Kanish Chugh, head of distribution at ETF issuer ETF Securities, has released a short note on the crypto thematic. He says, “On the same day in February that Tesla announced it had invested US$1.5 billion in Bitcoin, the Federal Reserve of St Louis published a paper on DeFi that pointed to the potential benefits of financial infrastructure built on the Ethereum blockchain.”

  • Chugh marks this as the beginning of the true acceptance of cryptocurrencies. It allowed financial advisers such as Morgan Stanley to offer Bitcoin to its wealth management clients. Following this, the European Investment Bank raised €100 million with an issue of two-year bond tokens (or digital notes) on Ethereum.

    “Another milestone was the listing of cryptocurrency exchange operator Coinbase on the Nasdaq Exchange. The company had a US$100 billion market capitalisation at listing, underlining the value that the broader investment community now sees in the crypto market and its leading participants.

    One of the more surprising developments, says Chugh, was the decision of the government of El Salvador in September to accept Bitcoin as legal tender.

    Owing to the fast-paced nature of cryptocurrency, ETF Securities has partnered with crypto specialist investment manager 21Shares to develop cryptocurrency investment opportunities.

    Despite a few share corrections and Beijing’s crackdown on Bitcoin, 21Shares is confident on cryptocurrency’s outlook. The firm says, “overall, the year’s positive developments outweighed the uncertainty and volatility, pointing to strong expectation for the current year and beyond. 21Shares are optimistic about the future of this space because of the pace of innovation and the financial support entrepreneurs are receiving from venture capital (VC) firms and from a crowd-sourced network of talents and resources.

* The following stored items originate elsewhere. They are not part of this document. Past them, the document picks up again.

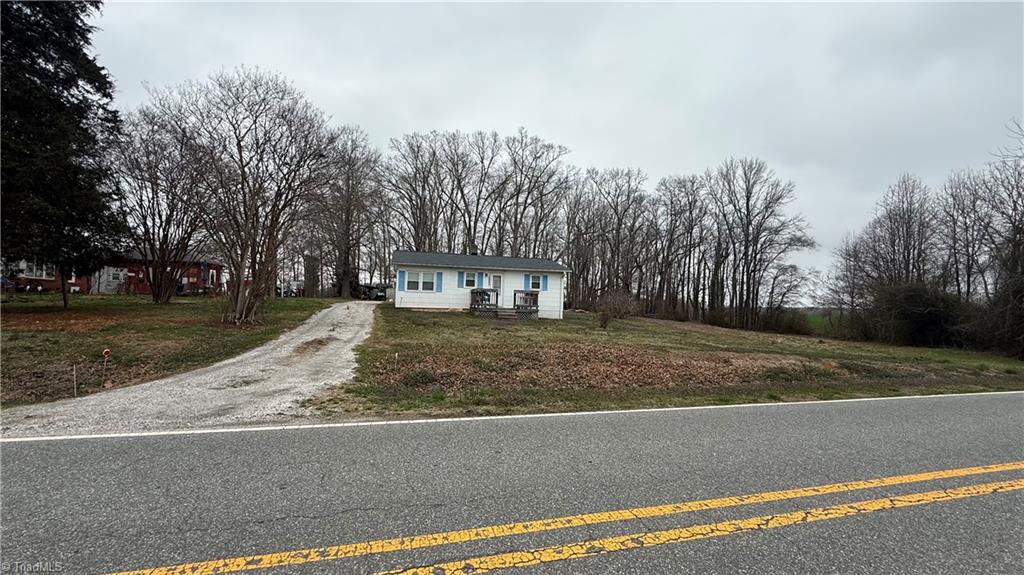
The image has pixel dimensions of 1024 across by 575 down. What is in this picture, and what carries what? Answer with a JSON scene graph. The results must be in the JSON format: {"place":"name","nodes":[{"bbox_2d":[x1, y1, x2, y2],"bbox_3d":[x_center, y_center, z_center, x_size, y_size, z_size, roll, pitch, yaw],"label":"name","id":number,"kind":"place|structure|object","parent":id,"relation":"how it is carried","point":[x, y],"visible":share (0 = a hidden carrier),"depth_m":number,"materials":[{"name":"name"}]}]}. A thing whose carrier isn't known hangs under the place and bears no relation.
{"place":"outdoors","nodes":[
{"label":"outdoors","id":0,"kind":"place"},
{"bbox_2d":[3,257,92,293],"label":"brick building","id":1,"kind":"structure","parent":0,"point":[50,282],"depth_m":26.15,"materials":[{"name":"red brick"}]},
{"bbox_2d":[19,260,57,279],"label":"window","id":2,"kind":"structure","parent":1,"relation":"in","point":[43,274],"depth_m":23.24,"materials":[{"name":"white"}]},
{"bbox_2d":[95,247,223,294],"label":"red building","id":3,"kind":"structure","parent":0,"point":[210,282],"depth_m":29.76,"materials":[{"name":"red"}]},
{"bbox_2d":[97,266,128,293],"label":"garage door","id":4,"kind":"structure","parent":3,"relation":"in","point":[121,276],"depth_m":26.79,"materials":[{"name":"white"}]},
{"bbox_2d":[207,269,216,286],"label":"window","id":5,"kind":"structure","parent":3,"relation":"in","point":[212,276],"depth_m":30.30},
{"bbox_2d":[0,293,340,407],"label":"lawn","id":6,"kind":"structure","parent":0,"point":[163,307],"materials":[{"name":"green plant"}]},
{"bbox_2d":[0,0,124,309],"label":"evergreen tree","id":7,"kind":"object","parent":6,"relation":"on","point":[76,114],"visible":0.98,"depth_m":13.29,"materials":[{"name":"plant"}]},
{"bbox_2d":[72,364,77,396],"bbox_3d":[-7.867,1.705,6.850,0.041,0.685,0.025,2,-1,-11],"label":"marker stake","id":8,"kind":"object","parent":6,"relation":"in","point":[74,386],"visible":0.98,"depth_m":6.84,"materials":[{"name":"beige wood"}]},
{"bbox_2d":[101,348,110,387],"bbox_3d":[-7.744,1.542,7.257,0.114,0.788,0.053,2,-1,-11],"label":"marker post","id":9,"kind":"object","parent":6,"relation":"in","point":[106,353],"visible":0.99,"depth_m":7.24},
{"bbox_2d":[109,94,212,301],"bbox_3d":[-18.825,-4.602,20.485,6.392,10.814,6.261,1,-1,35],"label":"bare tree","id":10,"kind":"object","parent":6,"relation":"on","point":[163,230],"visible":0.95,"depth_m":20.00,"materials":[{"name":"brown plant"}]},
{"bbox_2d":[170,67,335,323],"bbox_3d":[-10.581,-3.677,15.741,6.733,10.145,6.682,1,-1,36],"label":"bare tree","id":11,"kind":"object","parent":6,"relation":"on","point":[239,141],"visible":1,"depth_m":15.13,"materials":[{"name":"brown plant"}]},
{"bbox_2d":[275,280,302,296],"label":"vehicle","id":12,"kind":"object","parent":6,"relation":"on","point":[278,287],"visible":0.6,"depth_m":41.62,"materials":[{"name":"white"}]},
{"bbox_2d":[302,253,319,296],"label":"tree trunk","id":13,"kind":"object","parent":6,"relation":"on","point":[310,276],"visible":0.78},
{"bbox_2d":[1,300,379,442],"label":"gravel driveway","id":14,"kind":"structure","parent":0,"point":[306,325],"materials":[{"name":"grey gravel"}]},
{"bbox_2d":[355,283,390,300],"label":"vehicle","id":15,"kind":"object","parent":14,"relation":"on","point":[380,296],"visible":0.66,"depth_m":38.37,"materials":[{"name":"metal"}]},
{"bbox_2d":[313,125,384,297],"bbox_3d":[-16.491,-7.387,37.563,8.478,17.079,8.220,1,-1,38],"label":"bare tree","id":16,"kind":"object","parent":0,"point":[349,207],"visible":0.9,"depth_m":36.84,"materials":[{"name":"brown plant"}]},
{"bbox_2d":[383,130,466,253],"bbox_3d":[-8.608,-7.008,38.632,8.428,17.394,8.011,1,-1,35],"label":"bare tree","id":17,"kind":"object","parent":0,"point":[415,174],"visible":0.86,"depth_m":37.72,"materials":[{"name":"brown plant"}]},
{"bbox_2d":[451,131,508,256],"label":"bare tree","id":18,"kind":"object","parent":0,"point":[480,192],"visible":0.83,"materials":[{"name":"brown plant"}]},
{"bbox_2d":[394,250,571,317],"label":"house","id":19,"kind":"structure","parent":0,"point":[426,300],"materials":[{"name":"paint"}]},
{"bbox_2d":[396,270,405,292],"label":"shutter","id":20,"kind":"object","parent":19,"relation":"attached to","point":[402,272],"visible":0.97,"depth_m":21.90,"materials":[{"name":"blue plastic"}]},
{"bbox_2d":[404,271,434,291],"bbox_3d":[-5.461,-0.468,22.594,1.934,1.344,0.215,2,-1,-11],"label":"window","id":21,"kind":"structure","parent":19,"relation":"in","point":[410,282],"depth_m":22.61,"materials":[{"name":"glass"}]},
{"bbox_2d":[435,271,442,290],"bbox_3d":[-4.291,-0.421,22.422,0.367,1.087,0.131,2,-1,-11],"label":"shutter","id":22,"kind":"object","parent":19,"relation":"attached to","point":[437,274],"visible":0.97,"depth_m":22.36,"materials":[{"name":"blue plastic"}]},
{"bbox_2d":[456,271,463,287],"bbox_3d":[-2.978,-0.524,21.970,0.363,1.017,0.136,2,-1,-11],"label":"shutter","id":23,"kind":"object","parent":19,"relation":"attached to","point":[460,282],"visible":0.94,"depth_m":21.91,"materials":[{"name":"blue plastic"}]},
{"bbox_2d":[463,271,477,287],"bbox_3d":[-2.368,-0.532,22.559,0.930,1.095,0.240,2,-1,-11],"label":"window","id":24,"kind":"structure","parent":19,"relation":"in","point":[471,282],"depth_m":22.54,"materials":[{"name":"glass"}]},
{"bbox_2d":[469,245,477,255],"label":"chimney","id":25,"kind":"object","parent":19,"relation":"on","point":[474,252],"visible":0.44,"depth_m":25.50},
{"bbox_2d":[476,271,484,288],"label":"shutter","id":26,"kind":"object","parent":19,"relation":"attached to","point":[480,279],"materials":[{"name":"blue plastic"}]},
{"bbox_2d":[491,274,502,292],"bbox_3d":[-0.964,0.403,23.602,0.815,2.289,0.210,2,-1,-11],"label":"door","id":27,"kind":"structure","parent":19,"relation":"in","point":[497,283],"depth_m":23.57,"materials":[{"name":"white"}]},
{"bbox_2d":[523,273,529,289],"bbox_3d":[0.918,-0.408,23.523,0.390,1.105,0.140,2,-1,-11],"label":"shutter","id":28,"kind":"object","parent":19,"relation":"attached to","point":[524,276],"visible":0.86,"depth_m":23.47,"materials":[{"name":"blue plastic"}]},
{"bbox_2d":[529,274,543,290],"bbox_3d":[1.520,-0.403,23.808,0.902,1.140,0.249,2,-1,-11],"label":"window","id":29,"kind":"structure","parent":19,"relation":"in","point":[537,280],"depth_m":23.82,"materials":[{"name":"glass"}]},
{"bbox_2d":[543,274,547,289],"bbox_3d":[2.139,-0.406,24.054,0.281,0.976,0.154,2,-1,-11],"label":"shutter","id":30,"kind":"object","parent":19,"relation":"attached to","point":[545,278],"visible":0.93,"depth_m":24.00,"materials":[{"name":"blue plastic"}]},
{"bbox_2d":[559,270,566,318],"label":"downspout","id":31,"kind":"object","parent":19,"relation":"attached to","point":[561,309],"visible":0.94,"depth_m":23.91,"materials":[{"name":"white metal"}]},
{"bbox_2d":[0,392,1023,574],"label":"road","id":32,"kind":"structure","parent":0,"point":[19,451],"materials":[{"name":"grey asphalt"}]},
{"bbox_2d":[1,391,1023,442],"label":"white road line","id":33,"kind":"object","parent":32,"relation":"on","point":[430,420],"visible":0.97,"depth_m":5.25,"materials":[{"name":"white paint"}]},
{"bbox_2d":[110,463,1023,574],"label":"yellow road line","id":34,"kind":"object","parent":32,"relation":"on","point":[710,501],"visible":0.97,"depth_m":2.85,"materials":[{"name":"yellow paint"}]},
{"bbox_2d":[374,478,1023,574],"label":"yellow road line","id":35,"kind":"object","parent":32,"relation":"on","point":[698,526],"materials":[{"name":"yellow paint"}]},
{"bbox_2d":[493,127,573,259],"bbox_3d":[1.578,-7.364,40.962,9.135,18.507,8.488,0,-1,39],"label":"bare tree","id":36,"kind":"object","parent":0,"point":[534,205],"visible":0.88,"depth_m":39.96,"materials":[{"name":"brown plant"}]},
{"bbox_2d":[86,0,1023,301],"label":"sky","id":37,"kind":"structure","parent":0,"point":[643,157],"materials":[{"name":"grey"}]},
{"bbox_2d":[321,305,1023,417],"label":"lawn","id":38,"kind":"structure","parent":0,"point":[889,393],"materials":[{"name":"green plant"}]},
{"bbox_2d":[394,352,399,371],"bbox_3d":[-2.621,1.733,8.641,0.060,0.577,0.045,2,-1,-11],"label":"marker post","id":39,"kind":"object","parent":38,"relation":"in","point":[397,356],"visible":0.98,"depth_m":8.63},
{"bbox_2d":[469,289,540,319],"bbox_3d":[-0.437,1.085,22.942,3.732,1.641,3.442,2,-1,-11],"label":"wooden deck","id":40,"kind":"structure","parent":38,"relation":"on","point":[497,300],"depth_m":22.52,"materials":[{"name":"brown wood"}]},
{"bbox_2d":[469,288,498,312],"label":"deck railing","id":41,"kind":"object","parent":40,"relation":"on","point":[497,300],"visible":0.72,"depth_m":22.87,"materials":[{"name":"wood"}]},
{"bbox_2d":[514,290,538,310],"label":"deck railing","id":42,"kind":"object","parent":40,"relation":"on","point":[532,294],"visible":0.7,"depth_m":23.79,"materials":[{"name":"wood"}]},
{"bbox_2d":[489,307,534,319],"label":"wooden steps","id":43,"kind":"structure","parent":38,"relation":"on","point":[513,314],"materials":[{"name":"wood"}]},
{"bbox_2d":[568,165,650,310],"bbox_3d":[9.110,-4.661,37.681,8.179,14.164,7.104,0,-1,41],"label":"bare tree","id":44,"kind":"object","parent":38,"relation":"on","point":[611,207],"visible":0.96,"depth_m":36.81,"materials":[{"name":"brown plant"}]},
{"bbox_2d":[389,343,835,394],"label":"fallen leaves","id":45,"kind":"object","parent":38,"relation":"on","point":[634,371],"visible":0.74,"depth_m":9.87,"materials":[{"name":"brown plant"}]},
{"bbox_2d":[596,288,634,328],"bbox_3d":[5.418,1.091,20.236,2.431,2.205,2.426,2,-1,-11],"label":"shrub","id":46,"kind":"object","parent":38,"relation":"on","point":[606,318],"visible":0.99,"depth_m":20.05,"materials":[{"name":"plant"}]},
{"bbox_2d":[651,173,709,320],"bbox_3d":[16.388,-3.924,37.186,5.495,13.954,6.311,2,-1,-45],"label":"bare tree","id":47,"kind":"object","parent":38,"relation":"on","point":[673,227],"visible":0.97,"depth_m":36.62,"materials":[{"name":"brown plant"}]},
{"bbox_2d":[708,157,814,330],"bbox_3d":[21.251,-3.845,33.721,8.438,14.668,7.763,0,-1,41],"label":"bare tree","id":48,"kind":"object","parent":38,"relation":"on","point":[747,218],"visible":0.99,"depth_m":32.77,"materials":[{"name":"brown plant"}]},
{"bbox_2d":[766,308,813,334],"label":"shrub","id":49,"kind":"object","parent":38,"relation":"on","point":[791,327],"visible":0.81,"depth_m":32.79,"materials":[{"name":"green plant"}]},
{"bbox_2d":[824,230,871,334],"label":"bare tree","id":50,"kind":"object","parent":38,"relation":"on","point":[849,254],"visible":0.83,"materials":[{"name":"brown plant"}]},
{"bbox_2d":[871,280,963,347],"bbox_3d":[27.321,1.812,26.004,6.063,4.821,6.251,2,-1,-11],"label":"shrub","id":51,"kind":"object","parent":38,"relation":"on","point":[917,316],"visible":0.87,"depth_m":24.88,"materials":[{"name":"green plant"}]},
{"bbox_2d":[973,118,1023,358],"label":"bare tree","id":52,"kind":"object","parent":38,"relation":"on","point":[1019,245],"visible":0.99,"depth_m":20.85,"materials":[{"name":"brown plant"}]},
{"bbox_2d":[798,311,838,334],"label":"distant field","id":53,"kind":"structure","parent":0,"point":[815,322],"materials":[{"name":"green plant"}]},
{"bbox_2d":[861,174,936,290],"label":"bare tree","id":54,"kind":"object","parent":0,"point":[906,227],"visible":0.83,"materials":[{"name":"brown plant"}]},
{"bbox_2d":[937,166,992,302],"bbox_3d":[34.586,-2.440,28.405,4.830,13.092,5.285,2,-1,-11],"label":"bare tree","id":55,"kind":"object","parent":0,"point":[954,230],"visible":0.8,"depth_m":28.47,"materials":[{"name":"brown plant"}]}
]}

A good indication of this new era is the amount of VC investment in the industry, which increased 300% last year.”

    The specialist crypto investment manager is tipping DeFi (decentralised finance) applications, i.e. blockchain-based financial infrastructure built on smart contract platforms, will begin to replace traditional financial services, bypassing centralised institutions.

    21Shares is so confident on this exciting industry that it says “new marketplaces are emerging in this sector, including Fractional, which allows owners of NFTs to sell a fraction of their artwork at an affordable price. 21 Shares also expects to see greater interoperability across blockchains in the year ahead, improving user experience and unlocking a range of new services.”